ECLI:NL:CRVB:2005:AT8243
Centrale Raad van Beroep
- Hoger beroep
- N.J. van Vulpen-Grootjans
- R.C. Stam
- C.M. van Wechem
- Rechtspraak.nl
Bevestiging van de schatting van premielonen bij onvolledige loonadministratie
In deze zaak heeft appellante, vertegenwoordigd door I.P. Kistenmacher, hoger beroep ingesteld tegen een uitspraak van de rechtbank Alkmaar. De rechtbank had eerder geoordeeld dat de Raad van bestuur van het Uitvoeringsinstituut werknemersverzekeringen (gedaagde) de premielonen op basis van een verantwoorde schatting mocht vaststellen, omdat appellante haar loonadministratie niet volledig had gevoerd. De Centrale Raad van Beroep heeft de zaak behandeld op 27 mei 2005, waarbij gedaagde niet vertegenwoordigd was.

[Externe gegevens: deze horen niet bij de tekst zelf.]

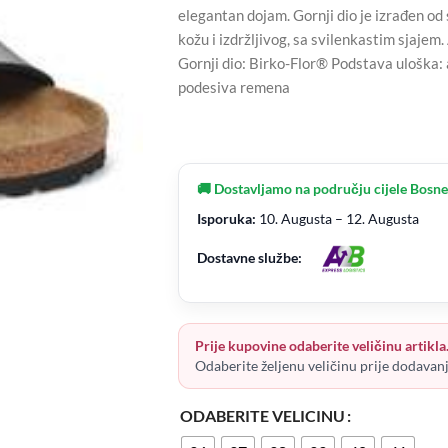
elegantan dojam. Gornji dio je izrađen od
kožu i izdržljivog, sa svilenkastim sjajem
Gornji dio: Birko-Flor® Podstava uloška: 
podesiva remena
🚚 Dostavljamo na području cijele Bosne
Isporuka:
10. Augusta – 12. Augusta
Dostavne službe:
Prije kupovine odaberite veličinu artikla
Odaberite željenu veličinu prije dodavan
ODABERITE VELICINU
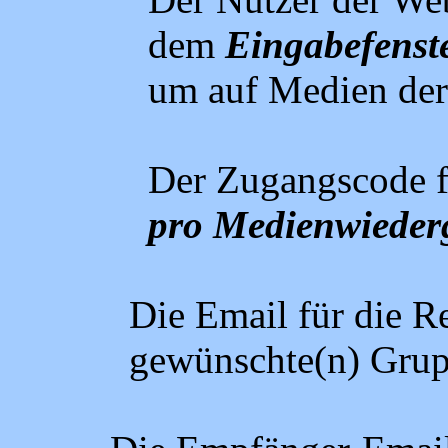
dem
Eingabefenst
um auf Medien der
Der Zugangscode 
pro Medienwieder
Die Email für die R
gewünschte(n) Grup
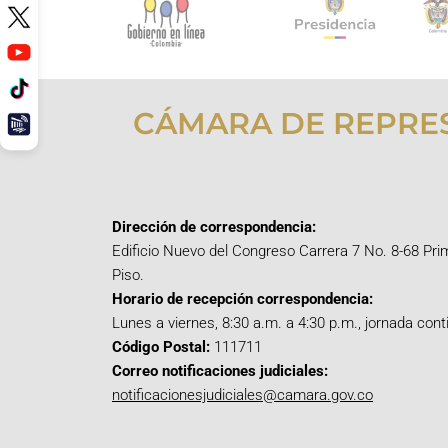
CÁMARA DE REPRE
Dirección de correspondencia:
Edificio Nuevo del Congreso Carrera 7 No. 8-68 Pri
Piso.
Horario de recepción correspondencia:
Lunes a viernes, 8:30 a.m. a 4:30 p.m., jornada cont
Código Postal:
111711
Correo notificaciones judiciales:
notificacionesjudiciales@camara.gov.co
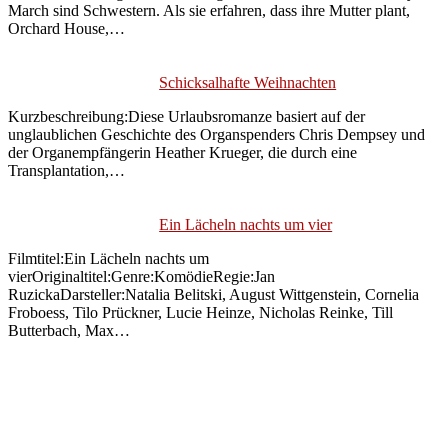
March sind Schwestern. Als sie erfahren, dass ihre Mutter plant,
Orchard House,…
Schicksalhafte Weihnachten
Kurzbeschreibung:Diese Urlaubsromanze basiert auf der
unglaublichen Geschichte des Organspenders Chris Dempsey und
der Organempfängerin Heather Krueger, die durch eine
Transplantation,…
Ein Lächeln nachts um vier
Filmtitel:Ein Lächeln nachts um
vierOriginaltitel:Genre:KomödieRegie:Jan
RuzickaDarsteller:Natalia Belitski, August Wittgenstein, Cornelia
Froboess, Tilo Prückner, Lucie Heinze, Nicholas Reinke, Till
Butterbach, Max…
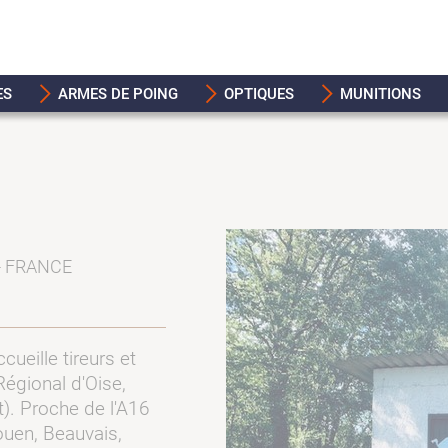
ES
ARMES DE POING
OPTIQUES
MUNITIONS
 - FRANCE
ccueille tireurs et
Régional d'Oise,
). Proche de l'A16
ouen, Beauvais,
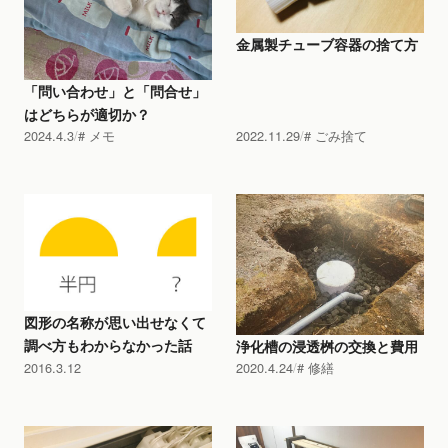
金属製チューブ容器の捨て方
「問い合わせ」と「問合せ」
はどちらが適切か？
2024.4.3
メモ
2022.11.29
ごみ捨て
図形の名称が思い出せなくて
調べ方もわからなかった話
浄化槽の浸透桝の交換と費用
2016.3.12
2020.4.24
修繕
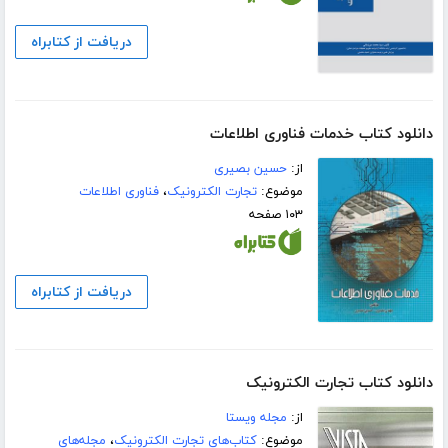
دریافت از کتابراه
دانلود کتاب خدمات فناوری اطلاعات
از:
حسین بصیری
موضوع:
تجارت الکترونیک
،
فناوری اطلاعات
۱۰۳ صفحه
دریافت از کتابراه
دانلود کتاب تجارت الکترونیک
از:
مجله ویستا
موضوع:
کتاب‌های تجارت الکترونیک
،
مجله‌های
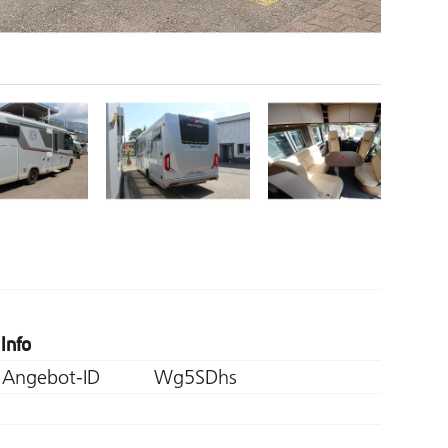
Info
Angebot-ID
Wg5SDhs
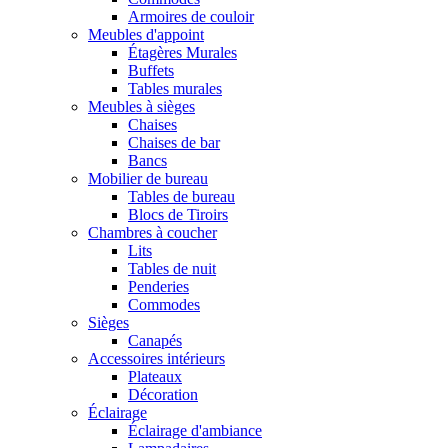
Armoires de couloir
Meubles d'appoint
Étagères Murales
Buffets
Tables murales
Meubles à sièges
Chaises
Chaises de bar
Bancs
Mobilier de bureau
Tables de bureau
Blocs de Tiroirs
Chambres à coucher
Lits
Tables de nuit
Penderies
Commodes
Sièges
Canapés
Accessoires intérieurs
Plateaux
Décoration
Éclairage
Éclairage d'ambiance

De Raad heeft vastgesteld dat er bij appellante buiten de loonadministratie om loon is uitbetaald, wat de basis vormde voor de schatting van de verschuldigde premies. De Raad onderschrijft het oordeel van de rechtbank dat gedaagde zorgvuldig te werk is gegaan bij het schatten van de premielonen. De Raad verwijst naar het looncontrolerapport van 29 oktober 2001, waaruit blijkt dat gedaagde de nodige terughoudendheid heeft betracht bij de schatting.
Appellante heeft betoogd dat de schatting op onvoldoende gronden berust, maar de Raad heeft deze stelling verworpen. De Raad concludeert dat de schatting van de premielonen verantwoord is, ondanks dat de uitkomst mogelijk hoger is dan wanneer appellante haar verplichtingen had nagekomen. De Raad heeft geen aanleiding gezien om gedaagde te veroordelen in de proceskosten van appellante, noch om de rechtbank te verwijten dat zij de termijn voor het nemen van een besluit op bezwaar had geschonden.
Uiteindelijk heeft de Centrale Raad van Beroep de uitspraak van de rechtbank bevestigd, waarmee de eerdere beslissing van gedaagde om correctienota's op te leggen over de jaren 1996 tot en met 2000 is gehandhaafd.